**Your objective**
If a line in the entries below contains "Antworten", copy it.

**Data provided**
= Beginning of Section =

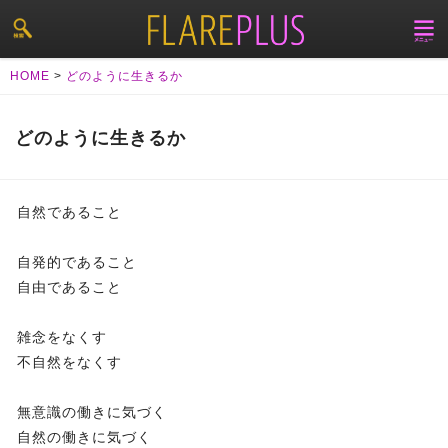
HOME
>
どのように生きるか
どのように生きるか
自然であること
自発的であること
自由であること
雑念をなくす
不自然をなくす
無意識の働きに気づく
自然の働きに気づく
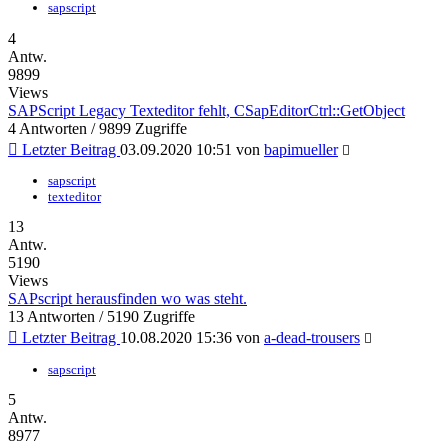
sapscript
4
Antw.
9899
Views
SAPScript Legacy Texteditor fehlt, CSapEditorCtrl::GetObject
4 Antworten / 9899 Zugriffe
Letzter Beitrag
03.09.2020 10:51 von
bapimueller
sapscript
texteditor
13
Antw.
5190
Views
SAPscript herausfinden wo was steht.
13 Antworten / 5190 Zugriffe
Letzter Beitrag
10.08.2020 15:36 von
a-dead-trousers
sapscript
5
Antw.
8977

= End of Section =
= Beginning of Section =

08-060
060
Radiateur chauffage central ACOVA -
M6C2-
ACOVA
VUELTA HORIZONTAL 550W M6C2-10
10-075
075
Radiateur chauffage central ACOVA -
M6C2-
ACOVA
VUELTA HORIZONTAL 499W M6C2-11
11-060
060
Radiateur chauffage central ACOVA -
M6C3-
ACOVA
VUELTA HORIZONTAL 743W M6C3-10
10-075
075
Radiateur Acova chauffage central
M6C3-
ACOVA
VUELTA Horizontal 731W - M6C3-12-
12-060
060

= End of Section =

**Solution to the exercise**
4 Antworten / 9899 Zugriffe
13 Antworten / 5190 Zugriffe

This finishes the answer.